Given exercise
Copy out, line for line, the part of the entries below that opens with the line containing "Document page, 2001x1125 pixels." and closes with the line containing "text_box [0, 0, 1958, 1125]", both of those lines included.
-- Start Data in this exercise --
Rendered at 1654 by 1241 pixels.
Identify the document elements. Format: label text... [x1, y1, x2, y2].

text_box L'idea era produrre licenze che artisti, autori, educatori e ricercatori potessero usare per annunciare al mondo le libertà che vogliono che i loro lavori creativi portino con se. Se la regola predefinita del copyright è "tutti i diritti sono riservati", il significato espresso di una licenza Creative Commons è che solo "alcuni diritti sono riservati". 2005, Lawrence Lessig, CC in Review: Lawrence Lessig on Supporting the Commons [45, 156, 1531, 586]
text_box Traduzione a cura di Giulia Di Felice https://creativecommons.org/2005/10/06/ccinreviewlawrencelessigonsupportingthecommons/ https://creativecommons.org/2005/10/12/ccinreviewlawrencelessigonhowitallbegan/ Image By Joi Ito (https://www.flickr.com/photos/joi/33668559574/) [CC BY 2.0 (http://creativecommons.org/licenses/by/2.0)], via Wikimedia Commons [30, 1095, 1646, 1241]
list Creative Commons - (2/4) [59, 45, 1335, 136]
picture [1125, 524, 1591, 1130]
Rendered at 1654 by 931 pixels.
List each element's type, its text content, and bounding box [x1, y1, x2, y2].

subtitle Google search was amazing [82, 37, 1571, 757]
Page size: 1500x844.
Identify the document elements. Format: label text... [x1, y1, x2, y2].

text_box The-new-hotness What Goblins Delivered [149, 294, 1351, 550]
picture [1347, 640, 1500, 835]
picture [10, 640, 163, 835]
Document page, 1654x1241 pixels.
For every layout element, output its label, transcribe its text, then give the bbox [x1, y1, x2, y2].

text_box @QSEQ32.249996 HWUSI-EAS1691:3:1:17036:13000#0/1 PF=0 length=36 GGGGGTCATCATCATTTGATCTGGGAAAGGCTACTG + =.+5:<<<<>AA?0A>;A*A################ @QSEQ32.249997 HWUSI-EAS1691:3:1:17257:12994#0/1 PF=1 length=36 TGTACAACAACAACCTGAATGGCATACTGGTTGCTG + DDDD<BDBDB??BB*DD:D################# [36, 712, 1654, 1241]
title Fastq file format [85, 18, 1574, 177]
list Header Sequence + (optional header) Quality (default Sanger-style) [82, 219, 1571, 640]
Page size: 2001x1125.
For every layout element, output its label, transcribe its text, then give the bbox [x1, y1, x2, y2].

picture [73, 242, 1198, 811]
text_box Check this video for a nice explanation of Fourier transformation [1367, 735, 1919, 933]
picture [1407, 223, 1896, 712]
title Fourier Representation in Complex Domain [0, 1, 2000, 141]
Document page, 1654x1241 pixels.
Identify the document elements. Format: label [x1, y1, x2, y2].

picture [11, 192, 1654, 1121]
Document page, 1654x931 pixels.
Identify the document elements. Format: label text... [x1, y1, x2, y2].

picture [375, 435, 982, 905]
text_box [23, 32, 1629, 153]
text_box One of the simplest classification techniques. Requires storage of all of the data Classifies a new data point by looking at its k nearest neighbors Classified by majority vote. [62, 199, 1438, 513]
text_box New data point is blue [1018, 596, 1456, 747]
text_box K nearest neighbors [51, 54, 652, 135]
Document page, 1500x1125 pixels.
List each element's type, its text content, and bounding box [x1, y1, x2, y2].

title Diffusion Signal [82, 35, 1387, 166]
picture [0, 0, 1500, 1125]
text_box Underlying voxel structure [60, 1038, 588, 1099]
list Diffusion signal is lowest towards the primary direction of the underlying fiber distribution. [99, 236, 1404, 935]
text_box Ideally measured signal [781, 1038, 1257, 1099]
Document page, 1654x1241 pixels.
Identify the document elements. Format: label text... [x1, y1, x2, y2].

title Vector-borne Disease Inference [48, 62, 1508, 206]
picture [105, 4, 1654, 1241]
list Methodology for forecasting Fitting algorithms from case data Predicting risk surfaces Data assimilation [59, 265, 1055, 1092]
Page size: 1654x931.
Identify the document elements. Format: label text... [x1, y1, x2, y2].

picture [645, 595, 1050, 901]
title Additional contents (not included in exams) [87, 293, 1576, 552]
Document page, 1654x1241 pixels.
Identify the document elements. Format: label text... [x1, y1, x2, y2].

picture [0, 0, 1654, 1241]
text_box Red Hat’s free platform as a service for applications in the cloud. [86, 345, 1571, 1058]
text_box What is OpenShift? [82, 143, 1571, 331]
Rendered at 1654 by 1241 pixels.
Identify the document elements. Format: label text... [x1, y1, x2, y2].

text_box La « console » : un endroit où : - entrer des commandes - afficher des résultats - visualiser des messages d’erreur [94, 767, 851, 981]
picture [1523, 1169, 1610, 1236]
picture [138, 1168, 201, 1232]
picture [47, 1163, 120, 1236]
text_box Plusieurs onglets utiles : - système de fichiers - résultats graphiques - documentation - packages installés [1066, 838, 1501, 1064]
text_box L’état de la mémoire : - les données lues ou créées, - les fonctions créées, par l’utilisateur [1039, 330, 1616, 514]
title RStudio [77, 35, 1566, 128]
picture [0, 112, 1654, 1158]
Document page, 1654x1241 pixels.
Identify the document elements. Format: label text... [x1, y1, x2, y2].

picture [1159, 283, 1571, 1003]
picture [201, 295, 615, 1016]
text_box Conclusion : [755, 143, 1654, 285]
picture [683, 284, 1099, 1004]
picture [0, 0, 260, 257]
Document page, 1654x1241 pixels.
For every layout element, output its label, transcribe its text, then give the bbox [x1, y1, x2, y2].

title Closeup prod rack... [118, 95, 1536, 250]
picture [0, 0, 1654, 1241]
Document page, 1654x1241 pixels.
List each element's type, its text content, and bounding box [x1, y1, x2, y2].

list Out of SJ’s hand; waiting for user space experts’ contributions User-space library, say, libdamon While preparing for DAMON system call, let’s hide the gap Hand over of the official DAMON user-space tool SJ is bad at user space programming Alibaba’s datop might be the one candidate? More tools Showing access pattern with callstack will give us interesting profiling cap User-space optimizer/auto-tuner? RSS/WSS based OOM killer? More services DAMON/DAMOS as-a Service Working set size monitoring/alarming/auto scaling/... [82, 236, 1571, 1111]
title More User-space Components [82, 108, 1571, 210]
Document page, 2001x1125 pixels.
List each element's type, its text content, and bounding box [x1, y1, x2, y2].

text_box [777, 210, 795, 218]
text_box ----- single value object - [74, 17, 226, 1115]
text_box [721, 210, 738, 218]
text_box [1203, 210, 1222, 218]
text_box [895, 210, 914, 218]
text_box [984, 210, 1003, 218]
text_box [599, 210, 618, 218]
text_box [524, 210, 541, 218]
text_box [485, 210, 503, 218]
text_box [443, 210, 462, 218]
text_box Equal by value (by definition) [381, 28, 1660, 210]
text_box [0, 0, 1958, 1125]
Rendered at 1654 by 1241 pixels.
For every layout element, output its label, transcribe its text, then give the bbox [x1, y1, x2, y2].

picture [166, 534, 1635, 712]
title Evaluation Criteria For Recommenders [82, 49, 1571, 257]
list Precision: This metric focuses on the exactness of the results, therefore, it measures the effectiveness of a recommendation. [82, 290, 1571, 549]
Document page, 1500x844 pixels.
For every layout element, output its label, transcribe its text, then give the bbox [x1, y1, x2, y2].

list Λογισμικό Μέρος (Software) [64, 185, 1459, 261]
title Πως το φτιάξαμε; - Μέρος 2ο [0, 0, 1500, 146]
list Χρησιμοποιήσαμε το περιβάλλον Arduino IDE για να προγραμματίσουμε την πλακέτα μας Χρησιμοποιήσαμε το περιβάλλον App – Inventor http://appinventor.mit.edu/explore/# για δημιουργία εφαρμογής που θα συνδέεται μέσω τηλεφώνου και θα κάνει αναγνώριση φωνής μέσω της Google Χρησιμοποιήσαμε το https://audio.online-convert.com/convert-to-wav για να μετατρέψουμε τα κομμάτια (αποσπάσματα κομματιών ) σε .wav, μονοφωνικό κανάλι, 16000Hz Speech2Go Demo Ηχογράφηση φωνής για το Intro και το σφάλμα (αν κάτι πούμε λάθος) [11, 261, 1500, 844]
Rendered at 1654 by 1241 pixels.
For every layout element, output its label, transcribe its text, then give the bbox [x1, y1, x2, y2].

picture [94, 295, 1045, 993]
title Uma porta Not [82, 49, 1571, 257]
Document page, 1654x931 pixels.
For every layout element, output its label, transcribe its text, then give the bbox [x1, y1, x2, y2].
-- End Data in this exercise --
Result
Document page, 2001x1125 pixels.
List each element's type, its text content, and bounding box [x1, y1, x2, y2].

text_box [777, 210, 795, 218]
text_box ----- single value object - [74, 17, 226, 1115]
text_box [721, 210, 738, 218]
text_box [1203, 210, 1222, 218]
text_box [895, 210, 914, 218]
text_box [984, 210, 1003, 218]
text_box [599, 210, 618, 218]
text_box [524, 210, 541, 218]
text_box [485, 210, 503, 218]
text_box [443, 210, 462, 218]
text_box Equal by value (by definition) [381, 28, 1660, 210]
text_box [0, 0, 1958, 1125]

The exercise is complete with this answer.